USMNT coach Berhalter helps unlock Musah’s brilliance
He has, instead, looked and driven forward, from his “natural” position in the center of midfield. On his U.S. debut, he’d pick up the ball with Welsh opponents on his back and glide past them as if they were statues. In 79 minutes, he did things in possession that very few USMNT players ever have.
He entered World Cup qualifying the following fall as an 18-year-old reserve without a competitive appearance. By November, he’d become nearly indispensable, as a box-to-box dynamo who could do almost everything there is to do in the middle third of a soccer pitch.
In May and June, Berhalter piloted Musah in an even deeper midfield role that amplified his brilliance. The USMNT tweaked its attacking shape, from a 4-3-3 to a 3-2-5 or 4-2-4, in part so that Musah could drop in next to defensive midfielder Tyler Adams and help progress the ball from defensive third to attacking third. He did this consistently in a friendly against Uruguay, with drops of his shoulder and bursts of acceleration that foiled the Uruguayan press in one fell swoop.
What he hasn’t often done in his young U.S. career is unlock defenses. And for two years, his development seemed inhibited by an unnatural role at Valencia. Previous managers saw an explosive athlete whose preeminent skill is his dribbling and stuck Musah on the right wing. Wide areas became his route to the first team.
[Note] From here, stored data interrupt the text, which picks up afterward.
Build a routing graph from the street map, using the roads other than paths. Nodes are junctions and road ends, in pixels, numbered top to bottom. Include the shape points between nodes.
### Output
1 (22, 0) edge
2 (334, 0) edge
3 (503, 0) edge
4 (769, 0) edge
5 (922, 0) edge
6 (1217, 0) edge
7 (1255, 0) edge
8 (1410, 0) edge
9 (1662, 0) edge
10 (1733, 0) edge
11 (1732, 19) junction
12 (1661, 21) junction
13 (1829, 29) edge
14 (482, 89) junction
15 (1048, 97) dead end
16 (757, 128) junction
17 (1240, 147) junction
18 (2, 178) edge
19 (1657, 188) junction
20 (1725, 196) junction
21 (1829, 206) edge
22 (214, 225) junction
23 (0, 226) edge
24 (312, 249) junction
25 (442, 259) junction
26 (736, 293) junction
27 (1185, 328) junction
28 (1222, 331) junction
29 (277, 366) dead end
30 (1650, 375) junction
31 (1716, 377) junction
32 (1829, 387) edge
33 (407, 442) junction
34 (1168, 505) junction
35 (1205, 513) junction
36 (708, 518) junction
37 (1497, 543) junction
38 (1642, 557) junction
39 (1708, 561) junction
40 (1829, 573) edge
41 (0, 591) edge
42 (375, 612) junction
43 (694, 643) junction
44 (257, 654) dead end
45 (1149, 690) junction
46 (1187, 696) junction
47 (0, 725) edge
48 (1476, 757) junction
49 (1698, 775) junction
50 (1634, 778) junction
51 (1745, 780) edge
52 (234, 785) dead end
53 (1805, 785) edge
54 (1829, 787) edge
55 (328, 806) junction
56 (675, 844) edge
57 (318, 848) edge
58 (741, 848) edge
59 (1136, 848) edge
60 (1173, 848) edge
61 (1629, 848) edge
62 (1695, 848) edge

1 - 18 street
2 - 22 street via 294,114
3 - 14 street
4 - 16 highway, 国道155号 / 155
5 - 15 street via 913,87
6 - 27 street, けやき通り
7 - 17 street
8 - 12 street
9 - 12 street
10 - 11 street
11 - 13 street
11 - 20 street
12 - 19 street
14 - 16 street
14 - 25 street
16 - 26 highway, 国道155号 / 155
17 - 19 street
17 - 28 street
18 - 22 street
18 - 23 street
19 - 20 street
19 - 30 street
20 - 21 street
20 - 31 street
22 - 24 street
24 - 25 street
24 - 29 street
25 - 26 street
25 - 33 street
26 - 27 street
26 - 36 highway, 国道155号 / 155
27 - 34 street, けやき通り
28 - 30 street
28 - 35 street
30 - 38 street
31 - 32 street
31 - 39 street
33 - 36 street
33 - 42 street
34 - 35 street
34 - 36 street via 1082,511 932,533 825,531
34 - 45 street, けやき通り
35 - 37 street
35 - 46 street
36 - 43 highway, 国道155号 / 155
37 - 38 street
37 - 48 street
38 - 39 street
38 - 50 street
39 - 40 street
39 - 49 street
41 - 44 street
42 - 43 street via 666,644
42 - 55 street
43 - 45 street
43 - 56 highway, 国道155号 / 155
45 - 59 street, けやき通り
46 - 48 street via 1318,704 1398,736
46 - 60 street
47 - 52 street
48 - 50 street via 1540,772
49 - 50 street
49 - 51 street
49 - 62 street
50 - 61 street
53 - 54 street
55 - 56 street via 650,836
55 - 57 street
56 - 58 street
And he was “grateful” for the “opportunity” they afforded him, he said recently.
But the middle is where he “really feel[s] comfortable.” His Valencia role finally changed when Gennaro Gattuso, a 2006 World Cup winner with Italy, took over as the team’s head coach this summer. It now “feel[s] the same” as his role with the national team.
As a classic No. 8 in a 4-3-3, he has excelled in both tight and open spaces. His second assist against Getafe in September — the ball retention, the turn, the vision — exemplified his progress and his potential.
A few weeks later, in two discouraging U.S. friendlies, his absence due to minor injury reinforced just how vital he’ll be in Qatar.
He has since returned, and on Sunday, he received the FaceTime call that officially crystallized so many dreams. “Hey,” Berhalter told him after some friendly banter about Musah’s rapidly growing beard. “I wanted to call you and let you know that on Wednesday, we’re gonna be announcing you on the 26-man roster for the World Cup.”
Musah beamed. “Thank you Gregg, thank you man, I appreciate it,” he said. “I’ve been waiting for this moment for a while.”
“Remember when we first had these conversations about what we can do together?” Berhalter said, grinning. “And now it’s time, man. Now it’s time to do it.”